Source texts of formatted documents:
:::

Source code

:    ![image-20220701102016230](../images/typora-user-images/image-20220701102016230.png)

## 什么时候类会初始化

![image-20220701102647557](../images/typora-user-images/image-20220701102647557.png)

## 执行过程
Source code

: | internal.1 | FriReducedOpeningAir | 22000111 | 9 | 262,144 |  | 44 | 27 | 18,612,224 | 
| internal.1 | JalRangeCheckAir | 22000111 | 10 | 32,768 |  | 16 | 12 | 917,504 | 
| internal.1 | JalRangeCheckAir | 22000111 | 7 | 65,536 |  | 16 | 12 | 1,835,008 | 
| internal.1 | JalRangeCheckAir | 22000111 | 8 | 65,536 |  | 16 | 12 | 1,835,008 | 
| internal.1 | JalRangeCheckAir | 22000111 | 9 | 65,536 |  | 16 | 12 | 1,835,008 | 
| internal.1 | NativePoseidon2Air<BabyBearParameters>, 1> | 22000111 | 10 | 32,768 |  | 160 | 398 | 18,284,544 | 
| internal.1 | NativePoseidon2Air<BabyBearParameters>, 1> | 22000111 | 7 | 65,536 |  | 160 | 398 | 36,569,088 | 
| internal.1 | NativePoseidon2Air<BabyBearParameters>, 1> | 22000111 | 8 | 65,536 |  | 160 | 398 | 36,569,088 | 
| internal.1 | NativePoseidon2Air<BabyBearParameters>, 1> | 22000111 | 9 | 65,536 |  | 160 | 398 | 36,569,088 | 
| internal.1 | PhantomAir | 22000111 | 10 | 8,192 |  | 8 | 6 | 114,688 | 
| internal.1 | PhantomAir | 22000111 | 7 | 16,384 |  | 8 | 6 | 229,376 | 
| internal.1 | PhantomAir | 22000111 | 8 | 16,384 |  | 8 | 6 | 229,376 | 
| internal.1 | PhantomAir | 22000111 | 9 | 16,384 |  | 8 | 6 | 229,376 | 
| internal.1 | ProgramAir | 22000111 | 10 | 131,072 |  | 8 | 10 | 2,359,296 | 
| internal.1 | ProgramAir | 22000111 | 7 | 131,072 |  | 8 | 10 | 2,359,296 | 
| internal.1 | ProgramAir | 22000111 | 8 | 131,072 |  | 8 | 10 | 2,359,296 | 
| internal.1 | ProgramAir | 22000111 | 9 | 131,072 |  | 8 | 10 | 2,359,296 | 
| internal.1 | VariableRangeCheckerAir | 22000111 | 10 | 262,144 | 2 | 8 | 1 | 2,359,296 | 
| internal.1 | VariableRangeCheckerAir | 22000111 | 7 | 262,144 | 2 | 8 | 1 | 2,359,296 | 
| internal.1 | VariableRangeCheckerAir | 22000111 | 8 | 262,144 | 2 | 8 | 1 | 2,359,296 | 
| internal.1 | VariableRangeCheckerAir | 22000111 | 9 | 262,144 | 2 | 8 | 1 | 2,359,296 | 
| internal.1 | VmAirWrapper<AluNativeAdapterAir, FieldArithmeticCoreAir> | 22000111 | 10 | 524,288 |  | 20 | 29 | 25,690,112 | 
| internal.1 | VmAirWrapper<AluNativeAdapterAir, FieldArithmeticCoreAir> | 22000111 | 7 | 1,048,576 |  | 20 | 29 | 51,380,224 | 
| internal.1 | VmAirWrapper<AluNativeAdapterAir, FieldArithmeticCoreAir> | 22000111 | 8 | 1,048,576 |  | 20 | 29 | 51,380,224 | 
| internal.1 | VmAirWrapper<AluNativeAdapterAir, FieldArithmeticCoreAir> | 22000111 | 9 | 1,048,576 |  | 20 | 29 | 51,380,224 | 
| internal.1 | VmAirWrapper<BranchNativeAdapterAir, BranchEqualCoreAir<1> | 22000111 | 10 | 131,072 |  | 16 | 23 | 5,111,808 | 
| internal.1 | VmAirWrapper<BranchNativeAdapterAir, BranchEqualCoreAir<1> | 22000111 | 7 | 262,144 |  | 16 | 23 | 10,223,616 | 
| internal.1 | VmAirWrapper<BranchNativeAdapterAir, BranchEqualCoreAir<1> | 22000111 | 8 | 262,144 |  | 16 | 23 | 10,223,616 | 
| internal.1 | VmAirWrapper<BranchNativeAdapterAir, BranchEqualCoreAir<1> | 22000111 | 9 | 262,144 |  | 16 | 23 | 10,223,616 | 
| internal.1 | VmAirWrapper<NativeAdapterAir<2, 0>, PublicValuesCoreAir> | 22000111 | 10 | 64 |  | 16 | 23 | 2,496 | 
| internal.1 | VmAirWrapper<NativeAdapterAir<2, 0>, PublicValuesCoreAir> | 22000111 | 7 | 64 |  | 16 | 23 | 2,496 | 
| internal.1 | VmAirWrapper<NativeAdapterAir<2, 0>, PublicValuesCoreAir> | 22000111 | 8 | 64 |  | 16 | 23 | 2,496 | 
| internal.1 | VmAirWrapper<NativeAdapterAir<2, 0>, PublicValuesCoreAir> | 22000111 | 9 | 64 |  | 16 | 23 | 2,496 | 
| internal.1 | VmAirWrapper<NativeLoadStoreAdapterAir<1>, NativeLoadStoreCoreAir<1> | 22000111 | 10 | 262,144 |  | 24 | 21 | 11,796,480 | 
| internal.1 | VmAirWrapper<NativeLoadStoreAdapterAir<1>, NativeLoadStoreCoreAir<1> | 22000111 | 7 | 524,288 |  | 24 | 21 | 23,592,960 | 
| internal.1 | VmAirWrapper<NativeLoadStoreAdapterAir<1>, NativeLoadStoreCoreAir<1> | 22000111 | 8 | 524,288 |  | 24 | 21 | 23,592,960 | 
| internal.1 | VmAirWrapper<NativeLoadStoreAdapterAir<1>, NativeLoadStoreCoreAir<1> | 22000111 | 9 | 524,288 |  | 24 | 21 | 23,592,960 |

:::

--- Task objective ---
The answer should hold only the lines from the start of the records above through the line containing "JalRangeCheckAir | 22000111 | 8", each set down exactly.

--- Output of the exercise ---
Source code

:    ![image-20220701102016230](../images/typora-user-images/image-20220701102016230.png)

## 什么时候类会初始化

![image-20220701102647557](../images/typora-user-images/image-20220701102647557.png)

## 执行过程
Source code

: | internal.1 | FriReducedOpeningAir | 22000111 | 9 | 262,144 |  | 44 | 27 | 18,612,224 | 
| internal.1 | JalRangeCheckAir | 22000111 | 10 | 32,768 |  | 16 | 12 | 917,504 | 
| internal.1 | JalRangeCheckAir | 22000111 | 7 | 65,536 |  | 16 | 12 | 1,835,008 | 
| internal.1 | JalRangeCheckAir | 22000111 | 8 | 65,536 |  | 16 | 12 | 1,835,008 | 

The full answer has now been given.